• **Excerpt provided**

The medley was constructed of two songs from the musical Hair: "Aquarius", and "The Flesh Failures: Let the Sunshine In". The lyrics of "Aquarius" were based on the astrological belief that the world would soon be entering the "Age of Aquarius", an age of love, light, and humanity, moving out of the "Age of Pisces". The circumstances for the change are given as: "When the moon is in the seventh house, and Jupiter aligns with Mars." (Astrologer Neil Spencer denounced this line as "astrological gibberish", noting that Jupiter forms an astrological aspect with Mars several times a year and the Moon is in the 7th House for two hours every day.)

The 5th Dimension's lead singer Billy Davis Jr. left his wallet in a New York City cab; the man who found the wallet was involved in the production of Hair and invited the group to see the show. The group called their producer Bones Howe in California: "After they'd seen it I received a phone call in which they were all talking over one another, saying 'We've got to cut this song "Aquarius". It's the best thing ever.'"

Howe was skeptical ("This isn't a complete song. It's an introduction."), but after seeing the show on stage he got the idea to combine "Aquarius" with another musical moment from the show, the last few bars from the song "The Flesh Failures: Let the Sunshine In" that consist of the repeated words "let the sunshine in". Although the two song fragments are in different keys and tempos, Howe resolved to "jam them together like two trains".

• **Your instructions**
Extract, word for word, the part of the passage on the Hair medley from "The medley was" up to and including "hours every day.)".

(Stored data entries)
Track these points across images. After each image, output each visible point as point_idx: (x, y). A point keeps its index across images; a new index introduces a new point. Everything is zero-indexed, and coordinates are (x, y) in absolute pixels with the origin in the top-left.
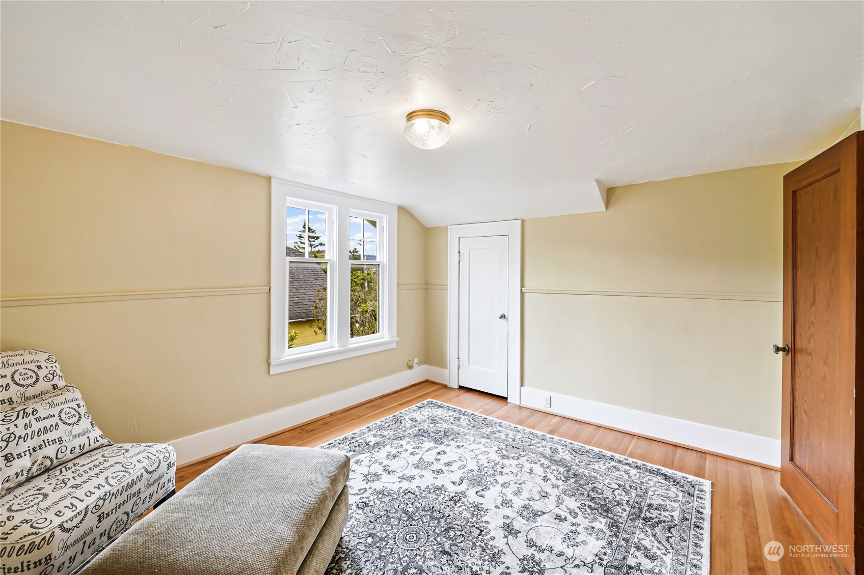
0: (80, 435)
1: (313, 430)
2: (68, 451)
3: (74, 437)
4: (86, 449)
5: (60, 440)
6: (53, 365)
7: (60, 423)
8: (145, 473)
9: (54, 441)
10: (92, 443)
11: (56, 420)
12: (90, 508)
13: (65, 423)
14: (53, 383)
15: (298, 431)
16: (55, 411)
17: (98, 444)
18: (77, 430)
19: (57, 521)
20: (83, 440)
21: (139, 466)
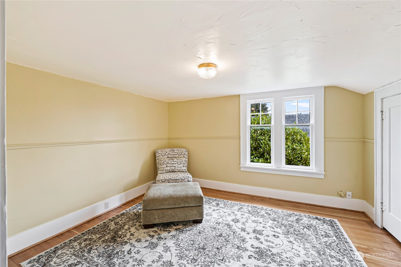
0: (179, 167)
1: (254, 199)
2: (176, 170)
3: (178, 167)
4: (180, 171)
5: (175, 167)
6: (186, 152)
7: (176, 163)
8: (180, 179)
9: (174, 166)
10: (181, 170)
11: (176, 162)
12: (167, 179)
13: (177, 164)
14: (184, 156)
15: (250, 197)
16: (177, 161)
17: (183, 171)
18: (179, 166)
19: (162, 179)
20: (180, 169)
21: (180, 177)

• **Solution below**
The medley was constructed of two songs from the musical Hair: "Aquarius", and "The Flesh Failures: Let the Sunshine In". The lyrics of "Aquarius" were based on the astrological belief that the world would soon be entering the "Age of Aquarius", an age of love, light, and humanity, moving out of the "Age of Pisces". The circumstances for the change are given as: "When the moon is in the seventh house, and Jupiter aligns with Mars." (Astrologer Neil Spencer denounced this line as "astrological gibberish", noting that Jupiter forms an astrological aspect with Mars several times a year and the Moon is in the 7th House for two hours every day.)